I had been unsure how I was going to react to his performance. This was not the Impossible—the Eiffel Tower, the Sydney Opera House—this was a walk above the LongHouse pond. But Philippe Petit had spoken to this issue earlier. “I have the luck of not being born in the circus,” he told me. “So I didn’t follow the tradition of the costume, the pratfall, the danger. I came from the world of opera, theater, poetry, art, and therefore when I learned by myself the wire what I wanted to do was not to frighten my audience but to inspire them. I dedicated myself to walking, you know, the art of walking, which is so simple that it is extremely difficult.”
And to do what for most is not possible?
“Yes. Yes.
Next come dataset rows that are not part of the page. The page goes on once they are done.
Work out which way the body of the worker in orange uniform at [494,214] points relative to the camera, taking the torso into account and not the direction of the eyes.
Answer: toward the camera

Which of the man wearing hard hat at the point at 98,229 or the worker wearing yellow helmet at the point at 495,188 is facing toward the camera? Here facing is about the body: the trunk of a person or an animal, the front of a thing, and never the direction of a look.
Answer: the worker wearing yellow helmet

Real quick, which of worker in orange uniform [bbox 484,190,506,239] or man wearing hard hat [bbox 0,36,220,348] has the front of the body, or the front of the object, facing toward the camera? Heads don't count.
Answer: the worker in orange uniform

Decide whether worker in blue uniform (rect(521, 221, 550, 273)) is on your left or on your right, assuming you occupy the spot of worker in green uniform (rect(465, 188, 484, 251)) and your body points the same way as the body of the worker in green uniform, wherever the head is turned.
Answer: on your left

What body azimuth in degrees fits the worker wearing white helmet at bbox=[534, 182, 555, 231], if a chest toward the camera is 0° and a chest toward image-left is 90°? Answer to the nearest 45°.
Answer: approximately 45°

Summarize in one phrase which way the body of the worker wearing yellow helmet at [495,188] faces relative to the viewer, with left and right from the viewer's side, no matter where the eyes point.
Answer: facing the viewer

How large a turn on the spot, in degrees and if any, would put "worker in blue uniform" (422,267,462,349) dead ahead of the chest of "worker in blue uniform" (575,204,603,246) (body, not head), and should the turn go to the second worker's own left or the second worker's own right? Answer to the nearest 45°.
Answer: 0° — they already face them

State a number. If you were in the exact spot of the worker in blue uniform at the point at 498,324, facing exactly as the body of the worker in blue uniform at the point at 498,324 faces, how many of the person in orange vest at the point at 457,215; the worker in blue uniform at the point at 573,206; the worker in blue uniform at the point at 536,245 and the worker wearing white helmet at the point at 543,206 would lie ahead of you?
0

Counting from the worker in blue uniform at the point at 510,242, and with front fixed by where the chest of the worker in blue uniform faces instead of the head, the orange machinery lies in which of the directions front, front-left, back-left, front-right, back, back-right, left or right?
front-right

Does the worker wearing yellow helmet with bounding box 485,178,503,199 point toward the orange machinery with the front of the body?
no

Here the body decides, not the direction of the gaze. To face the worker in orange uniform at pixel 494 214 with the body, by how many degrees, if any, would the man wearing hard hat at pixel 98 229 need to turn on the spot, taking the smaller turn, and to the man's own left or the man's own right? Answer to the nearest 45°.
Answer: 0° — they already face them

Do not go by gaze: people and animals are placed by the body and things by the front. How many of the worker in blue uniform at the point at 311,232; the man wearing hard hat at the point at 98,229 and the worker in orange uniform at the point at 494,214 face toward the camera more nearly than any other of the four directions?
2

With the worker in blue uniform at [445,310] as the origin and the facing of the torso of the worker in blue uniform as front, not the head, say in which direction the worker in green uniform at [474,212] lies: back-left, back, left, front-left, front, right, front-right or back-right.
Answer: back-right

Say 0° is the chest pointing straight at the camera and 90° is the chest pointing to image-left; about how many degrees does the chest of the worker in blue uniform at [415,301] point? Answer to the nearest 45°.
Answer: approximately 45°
People are touched by seeing somebody walking in the sky because they cannot imagine being there. It is like a miracle. And to me too when I see a wire walker, talented or not, think a miracle is happening now!”
It’s a matter of self-definition. Petit isn’t Nik Wallenda, walking Niagara Falls, and he’s certainly not Evel Knievel. He makes performance art.
Petit walks the wire back and forth four times, varying the walks with little routines from time to time. At one moment, he walks forward jauntily, as though walking onto a dance floor, at another he lifts one leg, then another. At yet another, he lays down full length on the wire. I learn that these were precisely the routines he had used during Le Coup, as he calls the World Trade Center walk, and that this wire is the same length as the World Trade Center wire. It’s a very specific piece. Like a battle scene, frozen in time on a Greek vase.